Field of Science

Examining Moss Filaments: Protonema & Rhizoids

Every week members of the Goffinet Laboratory group meet to discuss a research journal article about bryophytes. The papers that we read range from morphological to molecular and may relate to either mosses, hornworts, or liverworts, all of which we study in the laboratory. Last week's paper focused on moss protonema and rhizoids.

Protonema are unicellular filaments of haploid/gametophyte tissue. In the moss life cycle a spore germinates to produce filamentous protonema that then develop into leafy gametophytes. At right is a photograph of the protonema of Funaria hygrometrica.

Blogging on Peer-Reviewed ResearchPressel, S., Ligrone, R. and J. G. Duckett. 2008. Cellular Differentiation in Moss Protonemata: A Morphological and Experimental Study. Annals of Botany 102:227-245.

This research paper focuses on three types of bryophyte filaments: chloronema and caulonema (both types of protonema) and rhizoids. They define rhizoids as filaments that are produced only by the mature leafy gametophyte plants. They are often pigmented brown and function to attach the gametophyte to the substrate (soil, tree bark, or rock that they are growing on).

They had a number of goals for their research, but I am not going to go into all of them. The one that I found the most interesting was that they examined 200 moss species and determined the cellular changes that occur during differentiation of the caulonema and rhizoid filaments. (Differentiation is the process by which cells acquire all of the characteristics that they will have at maturity.) You may ask why just describe a maturation process inside of the cells. Well as the authors mention (and I wholeheartedly agree), it is important to describe the sequence of events that occur in these filaments because it lays the foundation for future experiments. Researchers have to know how structures develop normally, so that they have a control/baseline to compare to experiments.

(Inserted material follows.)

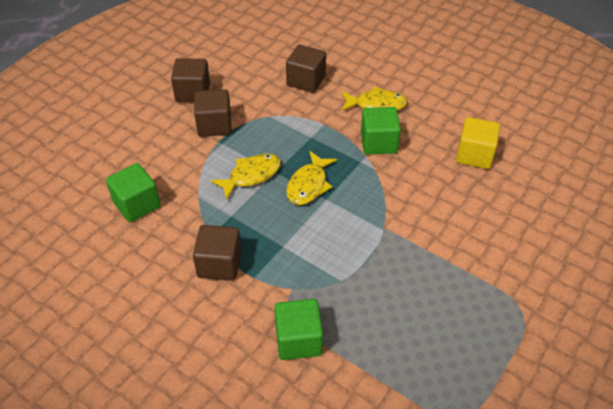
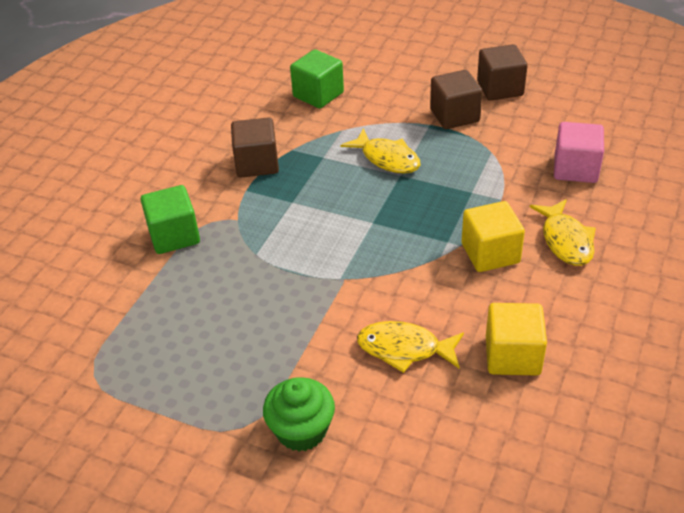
camera: 80 degrees right, 5 degrees down
(306, 81) = (575, 169): brown cube -> pink cube
(308, 185) = (390, 205): yellow fish -> yellow fish (404, 349)
(378, 143) = (490, 253): green cube -> yellow cube
(528, 276) = (301, 430): none -> green cupcake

Additionally, the paper is full of great images. There are light microscopy photos zoomed in to the point that you can see the nucleus inside of the cell. Some of the other images illustrate a feature that I had not heard of before. The rhizoids produce a mucilage sheath (i.e. slime) that covers the entire outside of the cell wall. The remainder of the images are transmission electron micrographs that show all sorts of cellular structures. You can see mitochondria, chloroplasts, golgi bodies and nuclei, just to name a few. In order to see these structures some serious magnification is needed. These organelles are probably magnified 10,000-50,000X. I think that it is just really fabulous that we can see all of these tiny biological features inside of the cells!